Bu âyeti kerimede iki husus dikkatimizi çekmektedir:
1- Müminlerin birbirlerini bırakarak kâfirleri dost edinmeleri konusudur. Buradan Müminler birbirlerini bırakmadan Kâfirlerle dost edinebilir anlamı çıkmaktadır.
2- Kâfirlerle izzet ve şeref elde etmek için dost olmaları ki bunun için İslamî prensiplerden taviz vererek, şahsi çıkar gütmeleri yasaklanmıştır.

“Mü'minler, mü'minleri bırakıp inkârcıları dost edinmesin. Kim böyle yaparsa Allah ile bir ilişiği kalmaz... 3/28” İbn Abbas der ki; “Ensar’dan bir kısım insanları dinlerinden geri çevirmek için, Yahudiler gizlice adam gönderiyorlardı. Onlara, bu Yahudilerden uzak durmaları söylenmesine rağmen bu ilişkilerini devam ettirmeleri üzerine bu ayet nazil oldu.” Bundan anlaşılıyor ki şer’i bir sıkıntı yaratmayacak dostluklarda sıkıntı ve sorumluluk yoktur.
Örneğin; bir Kâfiri sevmenizden/dost edinmenizden ötürü dini hükümlerden alıkonuluyorsanız o dostluk ve sevgi caiz değildir.

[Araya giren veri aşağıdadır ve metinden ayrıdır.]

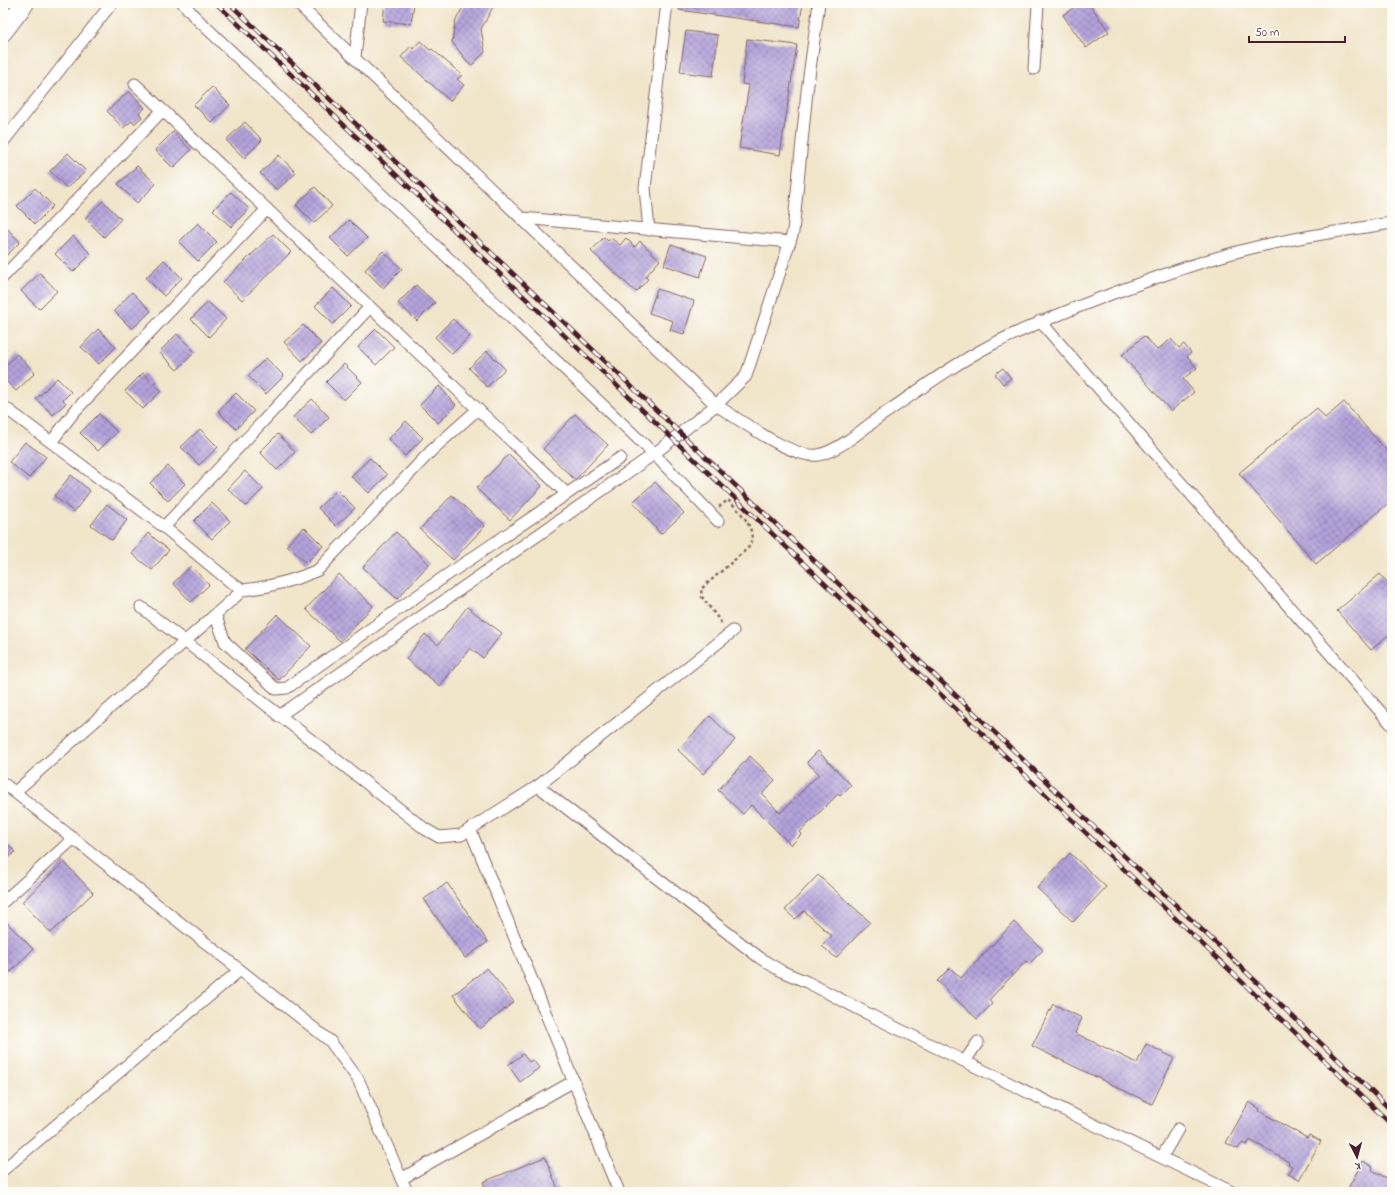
<svg xmlns="http://www.w3.org/2000/svg" width="1395" height="1195" font-family="'Indie Flower',sans-serif">
	<style>
		.building { fill: url(#building-cross-hatch) }
		.lines { fill: none; stroke-linecap: round; stroke-linejoin: round }
		.minor-casing { stroke: #846463; stroke-width: 13 }
		.trunk-casing { stroke: #846463; stroke-width: 20 }
		.path { stroke: #846463; stroke-width: 2.5; stroke-dasharray: 3 3; stroke-linecap: butt }
		.minor { stroke: #fff; stroke-width: 11 }
		.trunk { stroke: #fff; stroke-width: 18 }
		.rail-casing { stroke: #4a1f2b; stroke-width: 4.5 }
		.rail { stroke: #fdfcf7; stroke-width: 3; stroke-dasharray: 9; stroke-linecap: butt }
	</style>
	<defs>
		<pattern id="building-cross-hatch" width="8" height="8" patternUnits="userSpaceOnUse"><rect width="8" height="8" fill="#b3a3db"/><path d="M0 0l8 8M0 8l8-8" fill="none" stroke="#9484b2"/></pattern>
	</defs>
	<rect width="100%" height="100%" fill="#fdfcf7"/>
	<filter id="ink" filterUnits="userSpaceOnUse"><feTurbulence type="fractalNoise" baseFrequency=".025" numOctaves="2"/><feDisplacementMap in="SourceGraphic" scale="8" xChannelSelector="R" yChannelSelector="G"/><feConvolveMatrix kernelMatrix="1 2 1 2 8 2 1 2 1" color-interpolation-filters="sRGB"/></filter>
	<filter id="wash" filterUnits="userSpaceOnUse"><feTurbulence type="fractalNoise" baseFrequency=".012" numOctaves="4" result="noise"/><feDisplacementMap in="SourceGraphic" scale="16" xChannelSelector="R" yChannelSelector="G"/><feGaussianBlur stdDeviation="0.9" result="paint"/><feColorMatrix in="noise" values="0 0 0 0 0 0 0 0 0 0 0 0 0 0 0 0 0 1.4 0 .05"/><feComposite in="paint" operator="in"/></filter>
	<g filter="url(#wash)">
		<rect width="100%" height="100%" fill="#f1e5ca"/>
		<g id="blocks">
			<g class="building">
				<polygon points="385,3 414,3 411,24 383,21"/>
				<polygon points="465,3 486,3 493,7 481,29 485,52 471,66 452,42 455,22"/>
				<polygon points="679,3 803,3 799,27 679,10"/>
				<polygon points="1080,3 1089,3 1109,32 1086,48 1063,15"/>
				<polygon points="686,31 718,35 713,76 680,72"/>
				<polygon points="747,39 797,45 780,155 739,148 749,85 742,84"/>
				<polygon points="420,41 430,50 432,49 462,75 457,79 464,85 450,101 401,57 411,46 413,49"/>
				<polygon points="212,87 230,105 212,123 194,105"/>
				<polygon points="129,91 145,108 139,113 142,117 134,124 132,121 123,128 107,111"/>
				<polygon points="245,122 262,140 244,158 226,140"/>
				<polygon points="173,132 191,150 173,168 155,150"/>
				<polygon points="68,153 86,171 67,188 50,171"/>
				<polygon points="279,155 296,173 277,190 260,173"/>
				<polygon points="137,166 156,184 137,203 118,184"/>
				<polygon points="315,187 332,206 314,223 296,205"/>
				<polygon points="35,188 53,206 35,224 17,206"/>
				<polygon points="231,192 249,209 231,227 213,210"/>
				<polygon points="103,201 121,219 104,237 85,218"/>
				<polygon points="349,220 367,238 348,256 330,238"/>
				<polygon points="198,223 217,242 198,261 179,242"/>
				<polygon points="3,224 20,242 3,259"/>
				<polygon points="273,234 291,252 242,300 223,282"/>
				<polygon points="73,236 91,254 73,272 55,254"/>
				<polygon points="604,237 608,241 611,238 620,245 626,238 635,247 640,241 660,260 645,277 648,279 636,292 591,251"/>
				<polygon points="671,244 707,256 700,277 664,265"/>
				<polygon points="383,251 402,269 383,288 365,270"/>
				<polygon points="164,260 182,278 164,296 146,278"/>
				<polygon points="40,273 57,291 39,309 21,291"/>
				<polygon points="416,285 435,303 417,321 398,303"/>
				<polygon points="333,288 351,306 333,324 315,306"/>
				<polygon points="657,289 694,301 684,334 670,330 673,321 649,313"/>
				<polygon points="132,292 151,311 132,329 114,311"/>
				<polygon points="208,302 226,319 209,337 191,319"/>
				<polygon points="453,319 470,336 452,354 435,337"/>
				<polygon points="303,325 321,343 302,361 284,342"/>
				<polygon points="98,329 116,347 99,364 81,347"/>
				<polygon points="376,329 394,347 376,365 358,347"/>
				<polygon points="177,334 195,352 177,370 159,352"/>
				<polygon points="1144,336 1157,350 1171,339 1179,348 1184,344 1191,353 1187,356 1197,368 1183,379 1194,392 1171,411 1122,355"/>
				<polygon points="487,351 505,369 487,387 469,368"/>
				<polygon points="17,354 35,373 16,391 3,378 3,368"/>
				<polygon points="266,358 284,376 266,394 248,376"/>
				<polygon points="344,364 362,382 344,400 326,382"/>
				<polygon points="1003,368 1011,378 1003,384 995,374"/>
				<polygon points="143,373 161,391 143,409 125,391"/>
				<polygon points="57,378 71,392 63,400 66,403 53,415 36,399"/>
				<polygon points="439,386 456,405 438,423 420,405"/>
				<polygon points="236,393 254,411 236,429 218,411"/>
				<polygon points="312,399 329,417 311,435 293,417"/>
				<polygon points="1344,402 1392,457 1392,500 1316,564 1239,473 1317,408 1325,418"/>
				<polygon points="99,414 117,432 98,451 80,433"/>
				<polygon points="575,414 608,445 575,480 543,449"/>
				<polygon points="406,421 423,438 405,456 388,439"/>
				<polygon points="200,429 218,447 199,465 181,447"/>
				<polygon points="278,434 295,452 277,470 260,452"/>
				<polygon points="25,442 46,457 29,478 9,462"/>
				<polygon points="509,454 542,486 510,520 476,488"/>
				<polygon points="370,458 387,475 369,493 351,476"/>
				<polygon points="168,466 185,484 168,501 150,483"/>
				<polygon points="245,471 263,489 246,506 228,489"/>
				<polygon points="71,475 90,491 74,512 54,496"/>
				<polygon points="655,482 684,513 661,534 633,502"/>
				<polygon points="337,490 355,508 336,526 318,508"/>
				<polygon points="452,495 485,526 453,560 420,529"/>
				<polygon points="212,503 230,521 212,539 194,521"/>
				<polygon points="107,504 127,520 112,540 91,525"/>
				<polygon points="304,527 323,546 306,563 287,545"/>
				<polygon points="396,532 429,564 397,599 363,567"/>
				<polygon points="148,533 169,550 152,570 132,554"/>
				<polygon points="191,566 209,585 191,602 173,583"/>
				<polygon points="339,574 373,606 340,641 306,609"/>
				<polygon points="1380,574 1392,588 1392,632 1371,650 1337,611"/>
				<polygon points="467,607 502,633 483,658 470,648 440,686 406,659 425,634 438,645"/>
				<polygon points="277,614 311,646 279,680 245,649"/>
				<polygon points="710,716 735,740 703,774 678,750"/>
				<polygon points="818,751 851,785 840,796 838,794 800,832 802,834 791,845 751,805 743,814 718,790 750,756 775,780 762,794 780,813 819,774 807,762"/>
				<polygon points="3,839 15,852 3,863"/>
				<polygon points="1070,853 1106,887 1073,922 1037,888"/>
				<polygon points="64,862 93,893 51,933 22,902"/>
				<polygon points="818,875 870,922 836,958 822,946 832,936 804,911 795,919 785,910"/>
				<polygon points="447,883 488,942 465,958 424,899"/>
				<polygon points="3,919 33,949 11,972 8,969 3,975"/>
				<polygon points="1014,922 1043,950 1029,964 1026,961 989,1000 992,1004 977,1019 937,981 950,968 961,978"/>
				<polygon points="487,968 514,1002 480,1029 453,995"/>
				<polygon points="1053,1004 1082,1018 1075,1033 1137,1063 1146,1044 1174,1058 1152,1104 1032,1046"/>
				<polygon points="523,1054 529,1062 533,1060 539,1068 520,1082 508,1065"/>
				<polygon points="1249,1102 1260,1109 1259,1111 1307,1138 1309,1135 1321,1141 1299,1180 1288,1174 1292,1166 1288,1164 1289,1162 1250,1140 1247,1145 1242,1143 1238,1149 1226,1143"/>
				<polygon points="545,1157 559,1192 487,1192 483,1182"/>
				<polygon points="1363,1161 1373,1167 1372,1170 1392,1181 1392,1192 1346,1192"/>
			</g>
		</g>
	</g>
	<g filter="url(#ink)">
		<use href="#blocks" fill-opacity="0" stroke="#846463" stroke-width="1"/>
		<g class="lines">
			<g class="minor-casing">
				<g id="minor">
					<polyline points="183,3 194,16 654,454 718,521"/>
					<path d="M297 3 716 405C739 419 792 459 818 455 838 451 862 430 878 418 915 393 951 366 991 345 1030 325 1070 310 1111 294 1160 276 1209 258 1260 246 1303 236 1348 230 1392 223"/>
					<polyline points="355,57 361,3"/>
					<polyline points="1034,69 1038,3"/>
					<polyline points="135,84 566,493"/>
					<polyline points="3,142 112,3"/>
					<polyline points="522,218 790,242"/>
					<polyline points="649,230 645,188 667,3"/>
					<polyline points="3,277 162,111"/>
					<polyline points="1040,321 1392,725"/>
					<polyline points="3,406 164,527 233,584 243,590"/>
					<polyline points="52,441 74,412 267,209"/>
					<polyline points="164,527 370,307"/>
					<polyline points="141,607 425,829 439,837 461,835 538,786 733,631"/>
					<polyline points="215,614 225,642 276,689 287,688 444,577 620,458"/>
					<polyline points="279,716 654,454 716,405 746,376 793,232 807,91 819,3"/>
					<polyline points="3,783 330,1041 358,1079 407,1192"/>
					<polyline points="538,786 760,958 781,971 807,982 882,1021 1232,1192"/>
					<path d="M15 792 243 590C269 587 294 581 318 570L432 450 478 409"/>
					<polyline points="470,829 619,1192"/>
					<polyline points="3,902 73,839"/>
					<polyline points="965,1061 978,1042"/>
					<polyline points="1162,1157 1178,1129"/>
					<polyline points="3,1170 240,970"/>
					<polyline points="401,1179 574,1081"/>
				</g>
			</g>
			<g class="trunk-casing">
				<polyline id="trunk" points="3,32 25,3"/>
			</g>
			<path class="path" d="M719 507 728 500C740 511 760 531 748 548L701 589 702 597 723 625"/>
			<use href="#minor" class="minor"/>
			<use href="#trunk" class="trunk"/>
			<g class="rail-casing">
				<g id="rail">
					<polyline points="216,3 1392,1125"/>
					<polyline points="229,3 1392,1111"/>
				</g>
			</g>
			<use href="#rail" class="rail"/>
		</g>
	</g>
	<rect width="1395" height="1195" fill="none" stroke="#fdfcf7" stroke-width="16"/>
	<g transform="translate(1357 1157) rotate(174)" stroke="#fdfcf7" stroke-width="3" paint-order="stroke">
	<path d="M0-3L7 15L0 10L-7 15Z" fill="#4a1f2b"/>
	<text y="-6" font-size="11" font-weight="bold" text-anchor="middle" fill="#4a1f2b">K</text>
	</g>
	<path d="M1249 36v6h96v-6" fill="none" stroke="#4a1f2b" stroke-width="2"/>
	<text x="1255" y="36" font-size="12" fill="#4a1f2b" stroke="#fdfcf7" stroke-width="3" paint-order="stroke">50 m</text>
</svg>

Bir diğer ayeti kerime meselenin başka bir yönünü aydınlatmaktadır. "Kitap ehlinden öylesi vardır ki, ona yüklerle mal emanet etsen, onu sana (eksiksiz)iade eder. Fakat onlardan öylesi de vardır ki, ona bir dinar emanet etsen, tepesine dikilip durmadıkça onu sana iade etmez. 3/75”
Bu ayetin “Ehli kitaptan öyleleri vardır ki” bölümünde, bazılarının böyle olduğu ama geri kalan diğer bazısının böyle olmadığı veya olmayabileceği sonucu çıkıyor ve bundan da ehli kitaptan öyle olmayanlarla dost olmada her hangi bir sakınca olmayacağı anlaşılıyor. Bu anlama geldiğini varsayıyorum. Zira ilişkin/dostluğun olmazsa ona emanet bırakamazsın!

Hemen sonrasındaki ayette de bizi destekler bir ize rastlanmaktadır. “Hayır! Kim sözünü yerine getirir ve Allah’a karşı gelmekten sakınırsa, şüphesiz Allah da sakınanları sever. 3/75” Bu ayette Allah, “Kim” bu hasletleri taşıyorsa demektedir… Diğer bir ayette de “Düşmanlık” kaydı olduğunu görmekteyiz. “Allah’a ve ahiret gününe iman eden hiçbir topluluğun, babaları, oğulları, kardeşleri yahut kendi soy sopları olsalar bile, Allah’a ve peygamberine düşman olan kimselere sevgi beslediğini göremezsin. 58/22”

Burada, Allah ve Resulüne düşmanlık yapmıyorlarsa onları sevmek veya dost edinmekte bir sakınca yoktur sonucuna varıyoruz.

Allah, dünyalık bir menfaat/makam için kâfirleri dost edinmekten bizleri alıkoyuyor. Esasen kâfirlerle yapılacak dostluk; Müslümanlardan koparak veya Müslümanların aleyhine olmamalıdır. Men edilen budur…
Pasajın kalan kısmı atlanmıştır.